I suppose it goes without saying, but I definitely prefer the diamond-y days over the rocky ones. It’s quite easy to rise above—to elevate, as our theme this month suggests—when the day is going right…like when I stumble upon a half bag of Reese’s Peanut Butter Cups that I hid from myself in a seldom-opened drawer. On the rocky days, I mostly pout. My well-meaning husband will try to help by reminding me that I have so much to be grateful for. I usually respond by mumbling curse words under my breath. It’s not because he’s wrong, it’s that his reminder only makes me feel worse…like a self-indulgent brat who has some kind of gratefulness disorder.

I wish I could be more like Charlie Brown on my stone days. Sure, he is a bit pensive for a kid, but with good reason. After all, nearly all of his days are stones. He’s continually humiliated by a bully who not only calls him a horrible name liking his head to an unflattering shape but who also takes great pleasure in pulling a football away just as he’s about to kick it. Adding insult to injury, his adult neighbors give other children candy on Halloween, but only give him rocks. In addition, Charlie pines for the Little Red-Haired Girl and a kite that will fly, both of which remain just out of reach. It’s no wonder that at the tender age of eight he needs a psychiatrist.

If I were Charlie Brown, those neighbors would have flaming bags of poo decorating their front stoops, and Lucy would receive the swift kick meant for the football. But retaliation isn’t Charlie Brown’s style. Even though he faces day after day of disappointment, he remains hopeful that tomorrow he will triumph. Charlie Brown chooses to focus on the diamond days sure to come—to rise above, even when his circumstances are less than ideal.

We all have our stone days in which, to quote Mr. Denver once again, “the hard times won’t leave us alone.” But there is a lesson to be learned from our loveable loser friend who never kicks the football or gets the girl or pulls a Reece’s cup out of his trick or treat bag: it’s our response to moments of defeat that really defines the type of person we are, not the moments themselves.

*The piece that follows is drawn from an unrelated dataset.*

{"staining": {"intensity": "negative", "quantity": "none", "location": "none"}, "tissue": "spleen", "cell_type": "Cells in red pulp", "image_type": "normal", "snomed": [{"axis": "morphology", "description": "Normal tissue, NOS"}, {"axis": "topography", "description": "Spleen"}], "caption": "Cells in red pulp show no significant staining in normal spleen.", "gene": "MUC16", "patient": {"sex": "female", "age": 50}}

What might the days that I get nothing but rocks look like if instead of pouting I choose to be thankful for the simplest of gifts? Rather than mumbling curses, what if I opt to see the good in others? If I can harness some Charlie Brown-ness, those days just might look less rocky and a lot more blingy. And while I may not be inclined to philosophical contemplations like Charlie Brown, I’m no blockhead either: blingy is better.